IPアドレスベースのアクセス制限を設定しているサイトにSSH/SCPで接続するために、SOCKSプロキシを経由する環境があります。以下のブログ記事のような構成です。

~/.ssh/configファイルにProxyCommandパラメータを設定すれば良いのですが、常時プロキシ経由で良いかというとアクセス元IPアドレスが許可IPアドレスに含まれるオフィス出勤時はプロキシを経由したくないといったケースがやっぱり出てくるわけです。 そこで本記事ではMatchパラメータを用いてProxyCommandパラメータの有無を区別する設定をご紹介します。

Matchパラメータ

MatchパラメータはSSH/SCPの接続オプションを適用する様々な条件を設定します。~/.ssh/configのHostパラメータに記述しているホスト名をパターンマッチして複数ホストに同じオプションを適用するほかに、Match execにコマンドを記述することで、コマンドの終了値によってオプションの付与をオン/オフすることができます。

今回は

  • リモートアクセス時はプロキシを経由する
  • オフィスからはプロキシを経由しない

としたかったので、リモートアクセスサーバー10.XX.XX.XX(リモートアクセス時にだけ疎通できるIPのローカルIP)にpingを送出しリプライが返ってきたときにProxyCommandパラメータを適用してSOCKSプロキシ10.YY.YY.YYにncする、としてみました。以下の様な感じです。

Match exec "ping -c 1 -o 10.XX.XX.XX -t 1> /dev/null"
	ProxyCommand nc -x 10.YY.YY.YY %h %p

SSH/SCP実行時に毎回pingが試行される点は注意が必要です。疎通できない場合は試行回数分タイムアウトを待つことになるので、支障の無い範囲でそれを短くするようにオプションを工夫してください。今回はタイムアウトが1秒、1回でもREPLYが返れば終了値0で成功、となるように設定しています。

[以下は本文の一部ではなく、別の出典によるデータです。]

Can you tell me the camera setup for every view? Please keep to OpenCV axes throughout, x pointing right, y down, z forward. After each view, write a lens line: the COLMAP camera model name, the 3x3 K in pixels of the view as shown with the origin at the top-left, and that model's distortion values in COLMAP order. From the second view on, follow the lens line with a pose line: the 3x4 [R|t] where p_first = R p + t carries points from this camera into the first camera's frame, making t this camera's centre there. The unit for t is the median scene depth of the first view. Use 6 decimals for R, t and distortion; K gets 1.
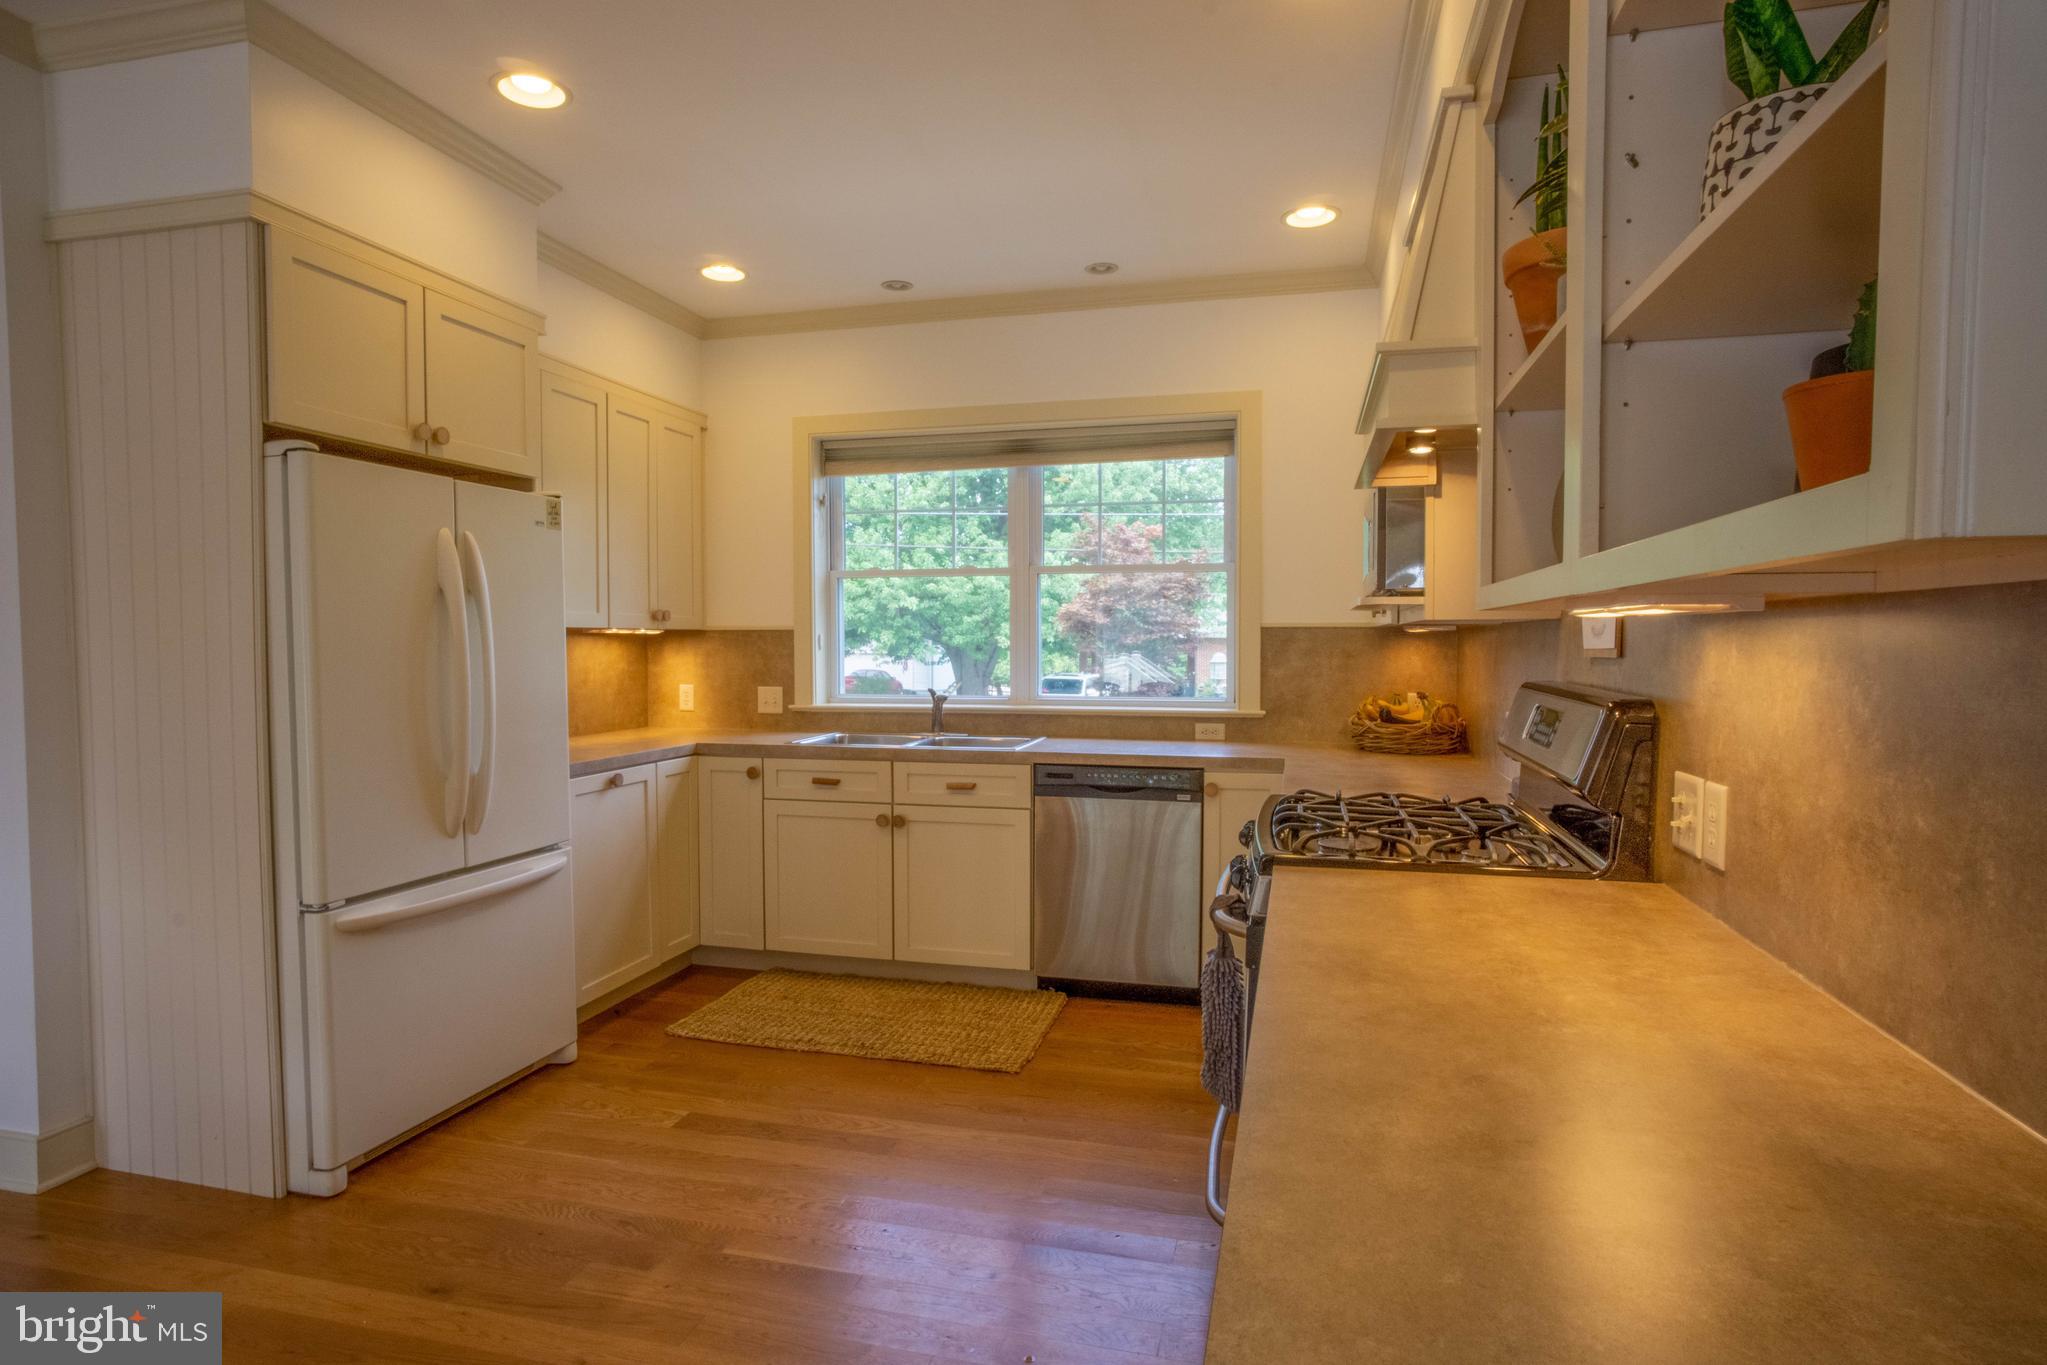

これで、リモートアクセスサーバーに接続しているときのみプロキシ経由でSSH/SCPを実行するようになりました。Match execには任意のコマンドを指定できるので、OSのネットワークインターフェースの有無や活性化の確認ができるコマンドで代用するのも良いと思います。

まとめ

~/.ssh/configファイルのMatchパラメータで、条件によってSSH/SCP接続時のオプションを変える設定をご紹介しました。ロケーションに依らない、シームレスなSSH/SCPライフを!